◆ GIVEN DATA ◆
Start of Block
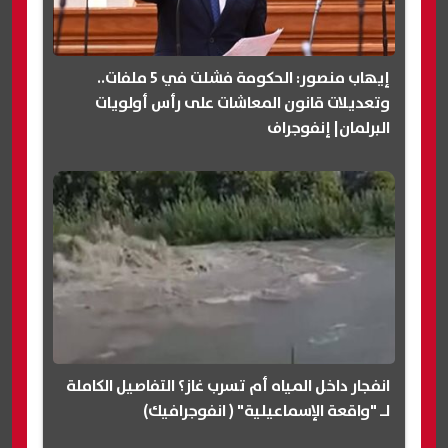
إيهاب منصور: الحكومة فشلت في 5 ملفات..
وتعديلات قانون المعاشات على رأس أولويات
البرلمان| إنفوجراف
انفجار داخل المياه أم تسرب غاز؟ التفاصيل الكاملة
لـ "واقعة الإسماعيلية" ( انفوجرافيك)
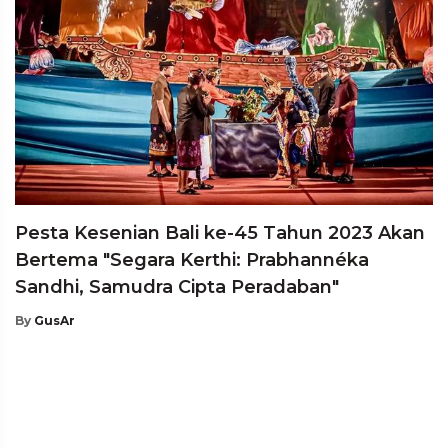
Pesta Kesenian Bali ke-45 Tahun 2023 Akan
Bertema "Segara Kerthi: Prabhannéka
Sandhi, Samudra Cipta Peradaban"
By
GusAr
End of Block
Start of Block
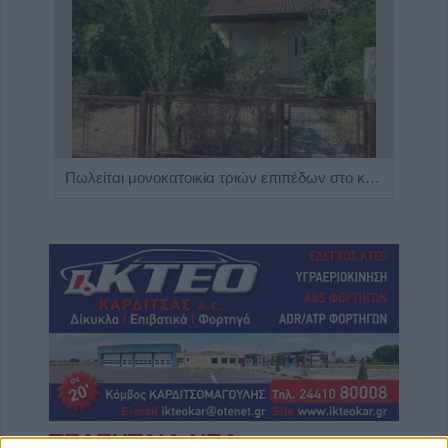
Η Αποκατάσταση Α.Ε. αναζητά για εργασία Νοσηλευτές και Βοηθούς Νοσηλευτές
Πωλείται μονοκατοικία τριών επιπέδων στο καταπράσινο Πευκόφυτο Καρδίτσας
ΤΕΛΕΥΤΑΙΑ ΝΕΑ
End of Block
Please transcribe only the lines in the records above running from the line that has "Η Αποκατάσταση Α.Ε." through the line that has "ΤΕΛΕΥΤΑΙΑ ΝΕΑ", both included, exactly as they appear.

Η Αποκατάσταση Α.Ε. αναζητά για εργασία Νοσηλευτές και Βοηθούς Νοσηλευτές
Πωλείται μονοκατοικία τριών επιπέδων στο καταπράσινο Πευκόφυτο Καρδίτσας
ΤΕΛΕΥΤΑΙΑ ΝΕΑ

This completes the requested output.